自動車大国に住むアメリカ人の憂鬱
イラン戦争の膠着化で、トランプ大統領はかなり追い詰められているようだ。ここまで、同氏は強気の発言を繰り返してイランサイドを脅してきたものの、イランとしてもホルムズ海峡の事実上の封鎖によって対抗している。
専門家の間では、「むしろトランプサイドのほうが切り札がなくなっている」との指摘もある。また、米国の有力紙は、「トランプ氏はイランにカモにされている」との記事まで出ている。イラン戦争は、トランプ氏の支持率にマイナスに寄与していることは間違いない。
ホルムズ海峡の航行が阻害されていることで、世界経済に与える影響は深刻だ。それに伴い、世界的に物価の上昇が鮮明化しつつある。自動車大国の米国では、全国平均のガソリン小売価格が、1ガロンあたり4ドルを上回った。
日経平均株価の終値を示すモニター。前週末終値比821円18銭高の6万0537円36銭となり、終値として初めて6万円を突破、史上最高値も更新した=2026年4月27日午後、東京都中央区
トランプ氏の任期はまだ2年以上ある
影響は、ガソリンだけではない。ペルシャ湾岸周辺の石油化学関連プラントの被害により、広い範囲のモノやサービスの価格は上昇しはじめている。

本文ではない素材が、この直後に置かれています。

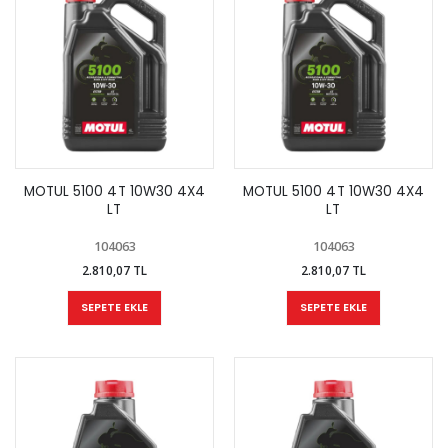
MOTUL 5100 4T 10W30 4X4
MOTUL 5100 4T 10W30 4X4
LT
LT
104063
104063
2.810,07 TL
2.810,07 TL
SEPETE EKLE
SEPETE EKLE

トランプ大統領の先行き不透明な政策が、わが国の経済や企業業績に与えるリスクも大きい。トランプ氏は何を言うか、何をするか、全く予測ができない。
世界最大の経済大国のリーダーの政策が読めないことは、世界の政治・経済・安全保障などさまざまな分野の重大リスクになる。この状況が、トランプ氏の任期が終わる2029年1月まであと2年以上続くと思うと、それだけで気が滅入ってしまう。困ったものだ。